Aufbruch an neuen Ufern

Von Barbara Kerneck |
Zulieferungskanal während des Berliner Wachstums, Niemandsland während der deutsch-deutschen Teilung. Erst nach dem Mauerfall erlebte die Spree einen Aufschwung: Der Fluss erschien den Berlinern als Geschenk.
Mit dem Namen Spree-Athen verlieh sich Berlin über Jahrhunderte ein Flair von Weltläufigkeit. Aber während ihres Wachstums beutete die Stadt ihren identitätsstiftenden Fluss lediglich als Zulieferungskanal aus. Dem Mauerblümchen unter den europäischen Flüssen sang man keine weinseligen Lieder. Während der deutsch-deutschen Teilung zeichnete die Spree in der Innenstadt über Strecken die Grenze und wurde zum Niemandsland.
Gerade dies bildete Voraussetzung für ein nie gesehenes Spree-Revival nach dem Mauerfall. Die brachen Flächen öffneten den Blick, der Fluss erschien den Berlinern als Geschenk. Sie nutzten die zurück gewonnenen Ufer zur Erholung. Im ehemaligen Ostteil der Stadt entwickeln sich junge, schnell berühmt gewordene Veranstaltungsorte wie die "Arena" oder das "Radialsystem" zusammen mit der längsten Open-Air Galerie der Welt als eine neue Kulturmeile. Über das Wasser beeinflussen sich Menschen und Projekte. Sogar der Binnenschiffer plant einen Theaterkahn.
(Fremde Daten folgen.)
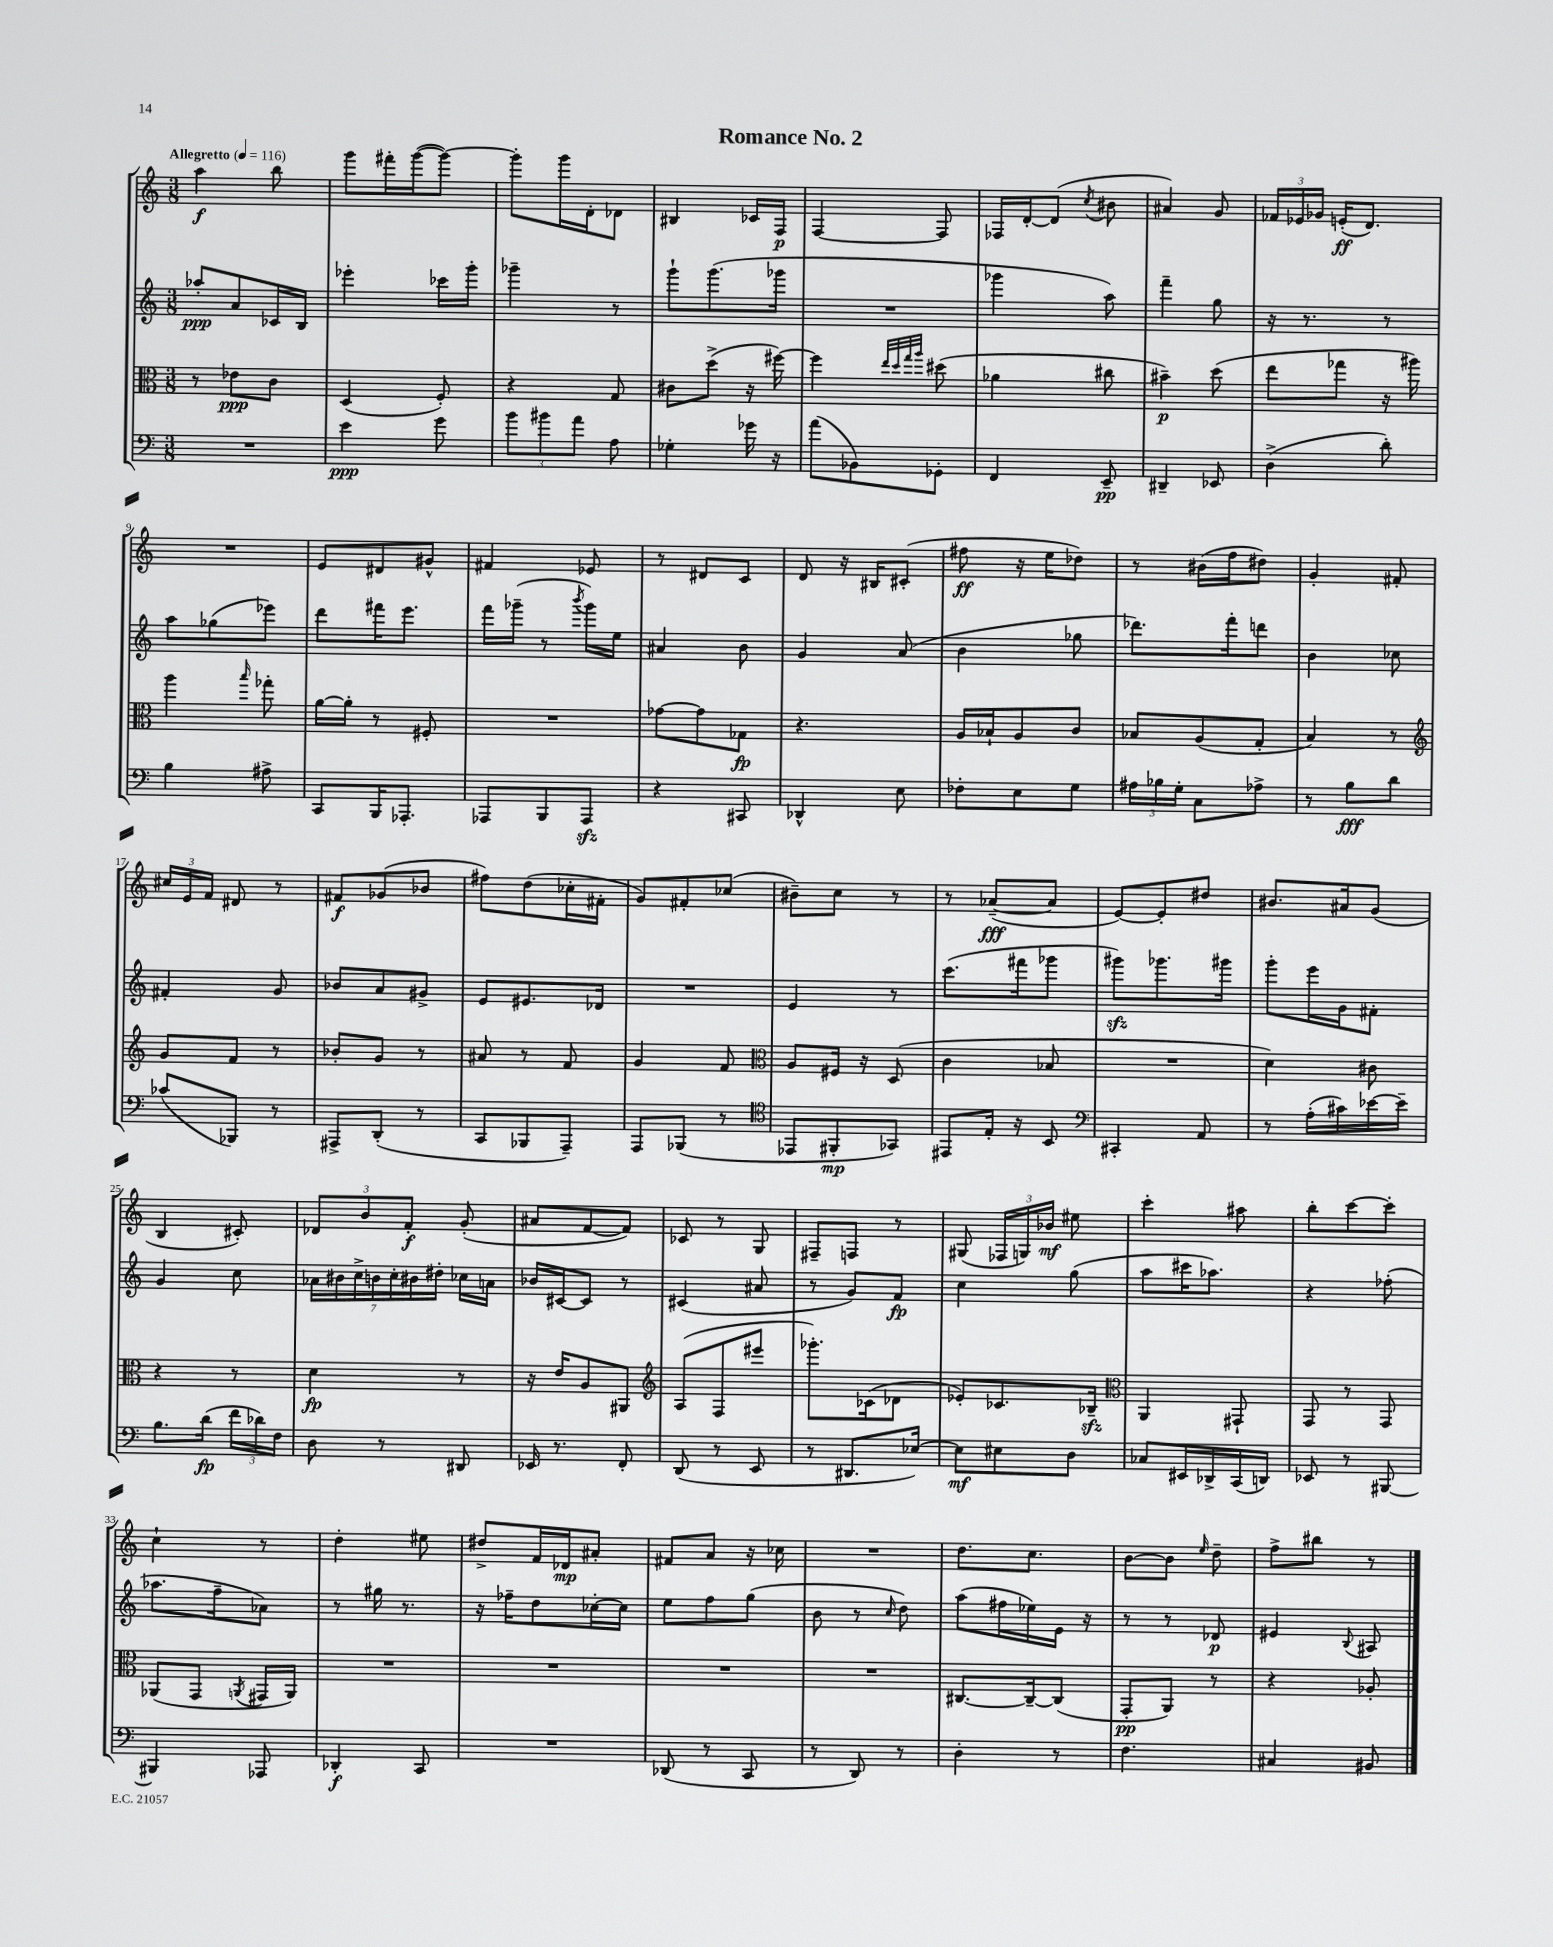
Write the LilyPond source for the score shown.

\header { title = "Romance No. 2" }
<<
\new StaffGroup <<
\new Staff = "s0" {
    \clef treble \key c \major \numericTimeSignature \time 3/8 \tempo "Allegretto" 4 = 116
    \autoBeamOff a''4\f b''8 |
    g'''8[ fis'''16-. g'''16~( g'''8]~) |
    g'''8[-. g'''16 d'16-. des'8] |
    bis4 ces'16[ f16]\p |
    f4~ f8 |
    fes16[ d'16~-. d'8]( \acciaccatura { c''8 } bis'8 |
    ais'4) g'8 |
    \tuplet 3/2 { fes'16[ ees'16 ges'16] } e'16[-.\ff( d'8.]) |
    R4. |
    e'8[ dis'8 gis'8]-^ |
    fis'4 ees'8 |
    r8 dis'8[ c'8] |
    d'8 r16 bis16[ cis'8]-.( |
    fis''8\ff r16 e''16[ des''8]) |
    r8 bis'16[( f''16 dis''8]) |
    g'4-. fis'8-. |
    \tuplet 3/2 { cis''16[ e'16 f'16] } dis'8 r8 |
    fis'8[\f ges'8( bes'8] |
    fis''8[) d''8( ces''16-. fis'16]-. |
    g'8[) fis'8-. ces''8]( |
    bis'8[--) c''8] r8 |
    r8 aes'8[~--\fff( aes'8] |
    e'8[~) e'8-. dis''8] |
    bis'8.[ ais'16 g'8]( |
    b4 cis'8-.) |
    \tuplet 3/2 { des'8[ b'8 f'8]-.\f } g'8-.( |
    ais'8[ f'8~ f'8]) |
    ces'8 r8 g8 |
    fis8[-- f8] r8 |
    gis8( \tuplet 3/2 { fes16[ g16) bes'16]\mf } eis''8 |
    c'''4-. ais''8 |
    b''8[-. c'''8~ c'''8]-. |
    c''4-! r8 |
    d''4-. eis''8 |
    dis''8[-> f'16 des'16\mp ais'8]-. |
    fis'8[ a'8] r16 ces''16 |
    R4. |
    d''8.[ c''8.] |
    b'8[~ b'8] \grace { e''16 } d''8-- |
    f''8[-> bis''8] r8 \bar "|." |
}
\new Staff = "s1" {
    \clef treble \key c \major \numericTimeSignature \time 3/8
    \autoBeamOff aes''8[-.\ppp a'8 ces'16 b16] |
    ees'''4-. ces'''16[ g'''16]-. |
    ges'''4-- r8 |
    g'''8[-! g'''8.( ges'''16] |
    R4. |
    ges'''4 a''8) |
    f'''4-- g''8 |
    r16 r8. r8 |
    a''8[ ges''8( ees'''8]) |
    d'''8[ fis'''16 e'''8.] |
    f'''16[ ges'''16]--( r8 \acciaccatura { b'''8 } ges'''16[) e''16] |
    ais'4 b'8 |
    g'4 a'8( |
    b'4 ges''8 |
    des'''8.[) f'''16-. d'''8] |
    b'4 ces''8 |
    fis'4-. g'8 |
    bes'8[ a'8 gis'8]-> |
    e'8[ eis'8. des'16] |
    R4. |
    e'4 r8 |
    c'''8.[( fis'''16 ges'''8] |
    gis'''8[\sfz) ges'''8. gis'''16] |
    g'''8[-. e'''16 g'16 fis'8]-. |
    g'4 c''8 |
    \tuplet 7/4 { aes'16[ bis'16 c''16-> b'16 c''16-. bis'16 dis''16]-. } ces''16[ a'16] |
    bes'16[ cis'16~ cis'8] r8 |
    cis'4( ais'8 |
    r8 g'8[) f'8]\fp |
    c''4 g''8( |
    a''8[ cis'''16 aes''8.]) |
    r4 fes''8-.( |
    aes''8.[ f''16-- aes'8]) |
    r8 gis''16 r8. |
    r16 fes''16[-- d''8 ces''16~-. ces''16] |
    e''8[ f''8 g''8]( |
    b'8 r8 \grace { c''16 } d''8) |
    a''8[( fis''16 ees''16) e'16] r16 |
    r8 r8 des'8\p |
    eis'4 \appoggiatura { b8 } ais8 \bar "|." |
}
\new Staff = "s2" {
    \clef alto \key c \major \numericTimeSignature \time 3/8
    \autoBeamOff r8 ees'8[\ppp c'8] |
    d4( f8-.) |
    r4 g8 |
    cis'8[ d''8]->( r16 fis''16~) |
    fis''4 \grace { e''32[ d''32 g''32 a''32] } dis''8( |
    aes'4 cis''8 |
    bis'4--\p) d''8( |
    e''8[ ges''8] r16 ais''16) |
    a''4 \grace { b''16 } ges''8-. |
    a'16[~ a'16]-. r8 fis8-. |
    R4. |
    ges'8[~ ges'8 ges8]\fp |
    r4. |
    a16[ bes16-! a8 c'8] |
    bes8[ a8( g8]-. |
    b4) r8 |
    \clef treble g'8[ f'8] r8 |
    bes'8[-. g'8] r8 |
    ais'8 r8 f'8 |
    g'4 f'8 |
    \clef alto a8[ fis16] r16 d8( |
    c'4 bes8 |
    R4. |
    d'4) cis'8 |
    r4 r8 |
    d'4\fp r8 |
    r16 e'16[ a8 ais,8] |
    \clef treble a8[( f8 eis'''8] |
    ges'''8.[-.) ces'16( des'8] |
    ees'8[-.) ces'8. bes16]--\sfz |
    \clef alto a,4 gis,8-! |
    g,8 r8 g,8 |
    aes,8[( g,8] \acciaccatura { a,8 } gis,16[ a,16]) |
    R4. |
    R4. |
    R4. |
    R4. |
    cis8.[~ cis16~-- cis8]( |
    g,8[-.\pp a,8]) r8 |
    r4 aes8-. \bar "|." |
}
\new Staff = "s3" {
    \clef bass \key c \major \numericTimeSignature \time 3/8
    \autoBeamOff R4. |
    e'4\ppp g'8 |
    \tuplet 3/2 { b'8[ bis'8 a'8] } a8 |
    ges4-. ges'16 r16 |
    a'8[( bes,8) ges,8]-. |
    f,4 e,8--\pp |
    dis,4-- ees,8 |
    d4->( d'8-.) |
    b4 ais8-> |
    c,8[ b,,16 aes,,8.]-. |
    aes,,8[ b,,8 aes,,8]\sfz |
    r4 cis,8 |
    des,4-^ e8 |
    fes8[-. e8 g8] |
    \tuplet 3/2 { ais16[ bes16 g16]-. } c8[ aes8]-> |
    r8 b8[\fff d'8] |
    ces'8[( bes,,8]) r8 |
    ais,,8[-> d,8]-.( r8 |
    c,8[ bes,,8 a,,8]--) |
    a,,8[ bes,,8]( r8 |
    \clef tenor ees,8[ fis,8-.\mp ges,8]) |
    eis,8[ e16]-. r16 b,8 |
    \clef bass cis,4-. a,8 |
    r8 a16[-.( cis'16) ees'16~ ees'16]-- |
    b8.[ d'16]\fp( \tuplet 3/2 { f'16[ des'16) f16] } |
    d8 r8 dis,8 |
    ees,16 r8. f,8-. |
    d,8( r8 e,8 |
    r8 dis,8.[ ees16]~) |
    ees8[\mf eis8 d8] |
    ces8[ eis,16 des,16-> c,16( d,16]) |
    ees,8 r8 bis,,8~ |
    bis,,4 aes,,8 |
    des,4-.\f c,8 |
    R4. |
    des,8( r8 c,8 |
    r8 d,8) r8 |
    d4-. r8 |
    f4. |
    cis4 bis,8 \bar "|." |
}
>>
>>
Derweil kämpfen verschiedene Bürgerinitiativen energisch um Spreeufer und -wasser. Denn Berlin ist die einzige deutsche Großstadt, die auch ihr Trinkwasser innerhalb der eigenen Grenzen gewinnt. Die Spree fließt gewissermaßen durch die Berliner hindurch.
Die Kunstkuratorin Heike Mertens:

"Da sind ja Wiesenblumen, die wild ranken, sozusagen an den Hängen zur Spree, aber auch Baumbestände die sich entwickelt haben. Industriebrachen, also ne Vielzahl von immer noch leer stehenden Gebäuden, die noch nicht entwickelt sind. Die Farben der Spree sind sehr – hell.... Und wenn Sie weiter Richtung Südosten kommen haben Sie natürlich dann auch an der Spree so Orte wie Flussbäder, das Krokodil, da können Sie dann im Fluss noch schwimmen da unten, der einzige Ort in ganz Berlin, wo Sie direkt im Wasser schwimmen können. Auch da gibt es eine herrliche Erlebbarkeit des Flusses. Für mich sind natürlich als Großstadtpflanze, die zwar das Urbane auch liebt aber dann natürlich diese Brüche das eigentliche ästhetische Erlabnis. Nämlich, dass Sie in einer durchgeplanten Stadt Erlebnisräume haben, die ganz individuell und naturbelassen sind. Und das erleben Sie an der Spree noch."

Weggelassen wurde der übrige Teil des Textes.